* _WHAT YOU NEED TO DO_
I'd like the listing below copied exactly, with the images left out.

* _THE DATA_

[Start of Attachment]

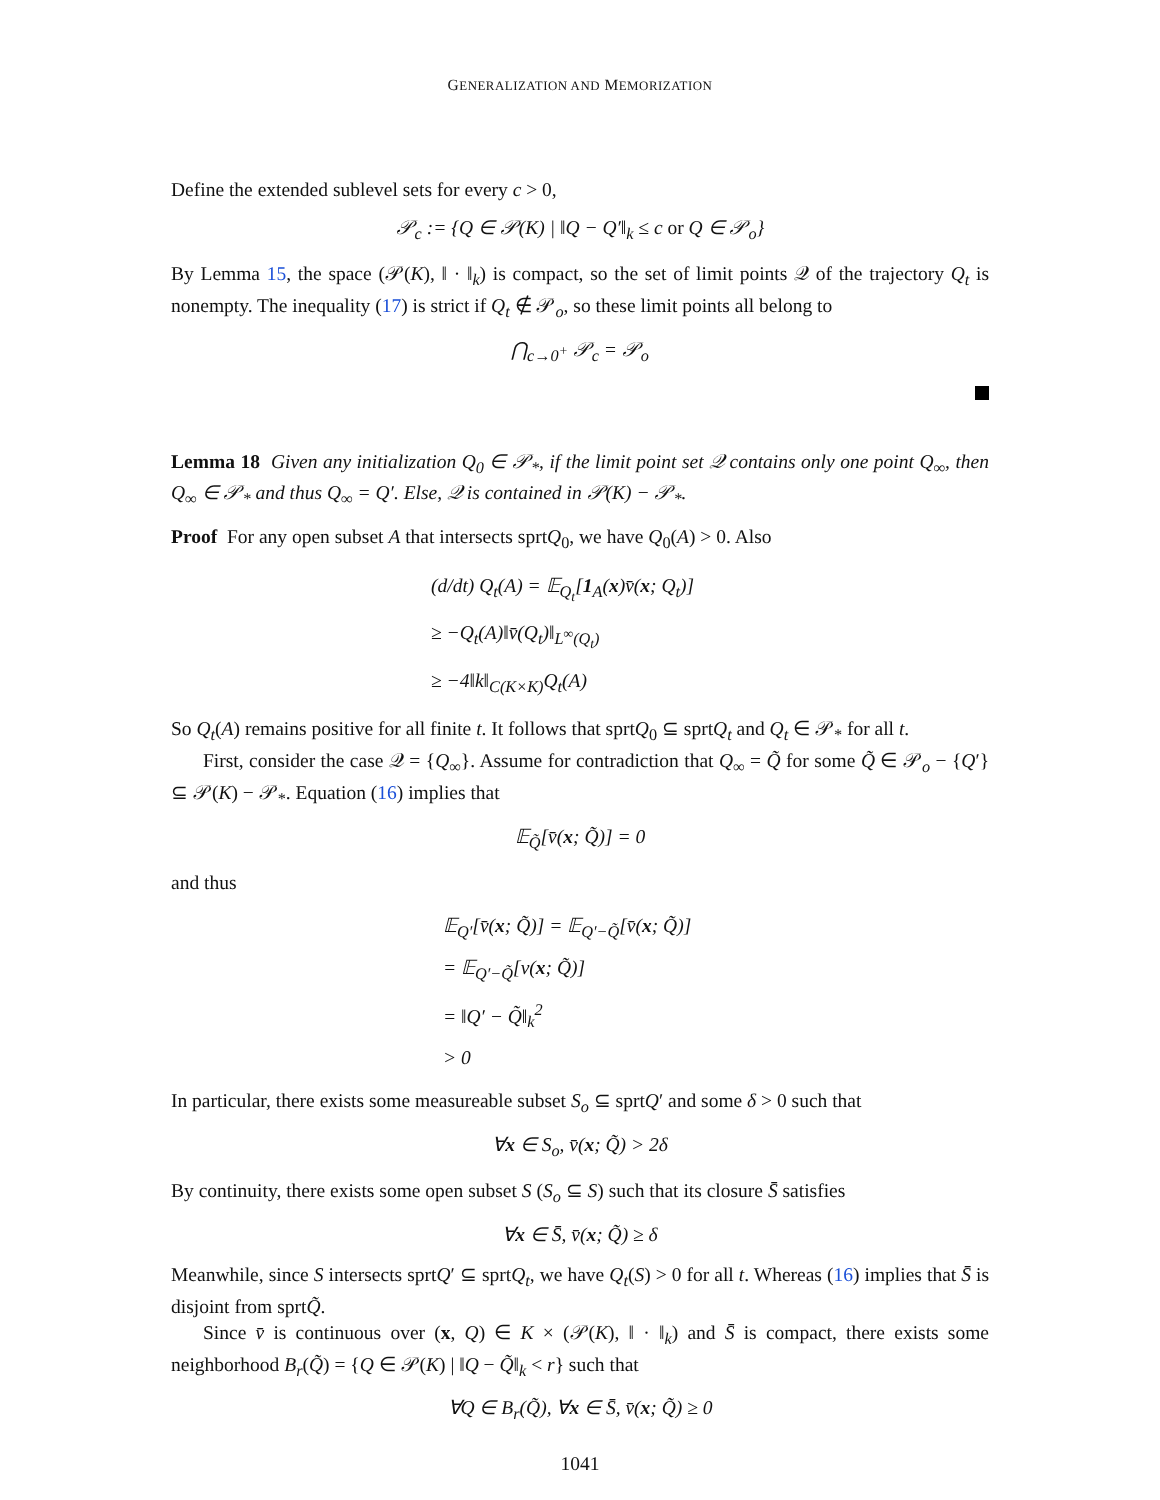GENERALIZATION AND MEMORIZATION
Define the extended sublevel sets for every c > 0,
𝒫<sub>c</sub> := {Q ∈ 𝒫(K) | ‖Q − Q′‖<sub>k</sub> ≤ c or Q ∈ 𝒫<sub>o</sub>}
By Lemma 15, the space (𝒫(K), ‖ · ‖<sub>k</sub>) is compact, so the set of limit points 𝒬 of the trajectory Q<sub>t</sub> is nonempty. The inequality (17) is strict if Q<sub>t</sub> ∉ 𝒫<sub>o</sub>, so these limit points all belong to
⋂<sub>c→0<sup>+</sup></sub> 𝒫<sub>c</sub> = 𝒫<sub>o</sub>
Lemma 18 Given any initialization Q<sub>0</sub> ∈ 𝒫<sub>*</sub>, if the limit point set 𝒬 contains only one point Q<sub>∞</sub>, then Q<sub>∞</sub> ∈ 𝒫<sub>*</sub> and thus Q<sub>∞</sub> = Q′. Else, 𝒬 is contained in 𝒫(K) − 𝒫<sub>*</sub>.
Proof For any open subset A that intersects sprtQ<sub>0</sub>, we have Q<sub>0</sub>(A) > 0. Also
(d/dt) Q<sub>t</sub>(A) = 𝔼<sub>Q<sub>t</sub></sub>[1<sub>A</sub>(x)v̄(x; Q<sub>t</sub>)]
≥ −Q<sub>t</sub>(A)‖v̄(Q<sub>t</sub>)‖<sub>L<sup>∞</sup>(Q<sub>t</sub>)</sub>
≥ −4‖k‖<sub>C(K×K)</sub>Q<sub>t</sub>(A)
So Q<sub>t</sub>(A) remains positive for all finite t. It follows that sprtQ<sub>0</sub> ⊆ sprtQ<sub>t</sub> and Q<sub>t</sub> ∈ 𝒫<sub>*</sub> for all t.
First, consider the case 𝒬 = {Q<sub>∞</sub>}. Assume for contradiction that Q<sub>∞</sub> = Q̃ for some Q̃ ∈ 𝒫<sub>o</sub> − {Q′} ⊆ 𝒫(K) − 𝒫<sub>*</sub>. Equation (16) implies that
𝔼<sub>Q̃</sub>[v̄(x; Q̃)] = 0
and thus
𝔼<sub>Q′</sub>[v̄(x; Q̃)] = 𝔼<sub>Q′−Q̃</sub>[v̄(x; Q̃)]
= 𝔼<sub>Q′−Q̃</sub>[v(x; Q̃)]
= ‖Q′ − Q̃‖<sub>k</sub><sup>2</sup>
> 0
In particular, there exists some measureable subset S<sub>o</sub> ⊆ sprtQ′ and some δ > 0 such that
∀x ∈ S<sub>o</sub>, v̄(x; Q̃) > 2δ
By continuity, there exists some open subset S (S<sub>o</sub> ⊆ S) such that its closure S̄ satisfies
∀x ∈ S̄, v̄(x; Q̃) ≥ δ
Meanwhile, since S intersects sprtQ′ ⊆ sprtQ<sub>t</sub>, we have Q<sub>t</sub>(S) > 0 for all t. Whereas (16) implies that S̄ is disjoint from sprtQ̃.
Since v̄ is continuous over (x, Q) ∈ K × (𝒫(K), ‖ · ‖<sub>k</sub>) and S̄ is compact, there exists some neighborhood B<sub>r</sub>(Q̃) = {Q ∈ 𝒫(K) | ‖Q − Q̃‖<sub>k</sub> < r} such that
∀Q ∈ B<sub>r</sub>(Q̃), ∀x ∈ S̄, v̄(x; Q̃) ≥ 0
1041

[End of Attachment]

* _ANSWER FOR THIS EXERCISE_
GENERALIZATION AND MEMORIZATION
Define the extended sublevel sets for every c > 0,
𝒫<sub>c</sub> := {Q ∈ 𝒫(K) | ‖Q − Q′‖<sub>k</sub> ≤ c or Q ∈ 𝒫<sub>o</sub>}
By Lemma 15, the space (𝒫(K), ‖ · ‖<sub>k</sub>) is compact, so the set of limit points 𝒬 of the trajectory Q<sub>t</sub> is nonempty. The inequality (17) is strict if Q<sub>t</sub> ∉ 𝒫<sub>o</sub>, so these limit points all belong to
⋂<sub>c→0<sup>+</sup></sub> 𝒫<sub>c</sub> = 𝒫<sub>o</sub>
Lemma 18 Given any initialization Q<sub>0</sub> ∈ 𝒫<sub>*</sub>, if the limit point set 𝒬 contains only one point Q<sub>∞</sub>, then Q<sub>∞</sub> ∈ 𝒫<sub>*</sub> and thus Q<sub>∞</sub> = Q′. Else, 𝒬 is contained in 𝒫(K) − 𝒫<sub>*</sub>.
Proof For any open subset A that intersects sprtQ<sub>0</sub>, we have Q<sub>0</sub>(A) > 0. Also
(d/dt) Q<sub>t</sub>(A) = 𝔼<sub>Q<sub>t</sub></sub>[1<sub>A</sub>(x)v̄(x; Q<sub>t</sub>)]
≥ −Q<sub>t</sub>(A)‖v̄(Q<sub>t</sub>)‖<sub>L<sup>∞</sup>(Q<sub>t</sub>)</sub>
≥ −4‖k‖<sub>C(K×K)</sub>Q<sub>t</sub>(A)
So Q<sub>t</sub>(A) remains positive for all finite t. It follows that sprtQ<sub>0</sub> ⊆ sprtQ<sub>t</sub> and Q<sub>t</sub> ∈ 𝒫<sub>*</sub> for all t.
First, consider the case 𝒬 = {Q<sub>∞</sub>}. Assume for contradiction that Q<sub>∞</sub> = Q̃ for some Q̃ ∈ 𝒫<sub>o</sub> − {Q′} ⊆ 𝒫(K) − 𝒫<sub>*</sub>. Equation (16) implies that
𝔼<sub>Q̃</sub>[v̄(x; Q̃)] = 0
and thus
𝔼<sub>Q′</sub>[v̄(x; Q̃)] = 𝔼<sub>Q′−Q̃</sub>[v̄(x; Q̃)]
= 𝔼<sub>Q′−Q̃</sub>[v(x; Q̃)]
= ‖Q′ − Q̃‖<sub>k</sub><sup>2</sup>
> 0
In particular, there exists some measureable subset S<sub>o</sub> ⊆ sprtQ′ and some δ > 0 such that
∀x ∈ S<sub>o</sub>, v̄(x; Q̃) > 2δ
By continuity, there exists some open subset S (S<sub>o</sub> ⊆ S) such that its closure S̄ satisfies
∀x ∈ S̄, v̄(x; Q̃) ≥ δ
Meanwhile, since S intersects sprtQ′ ⊆ sprtQ<sub>t</sub>, we have Q<sub>t</sub>(S) > 0 for all t. Whereas (16) implies that S̄ is disjoint from sprtQ̃.
Since v̄ is continuous over (x, Q) ∈ K × (𝒫(K), ‖ · ‖<sub>k</sub>) and S̄ is compact, there exists some neighborhood B<sub>r</sub>(Q̃) = {Q ∈ 𝒫(K) | ‖Q − Q̃‖<sub>k</sub> < r} such that
∀Q ∈ B<sub>r</sub>(Q̃), ∀x ∈ S̄, v̄(x; Q̃) ≥ 0
1041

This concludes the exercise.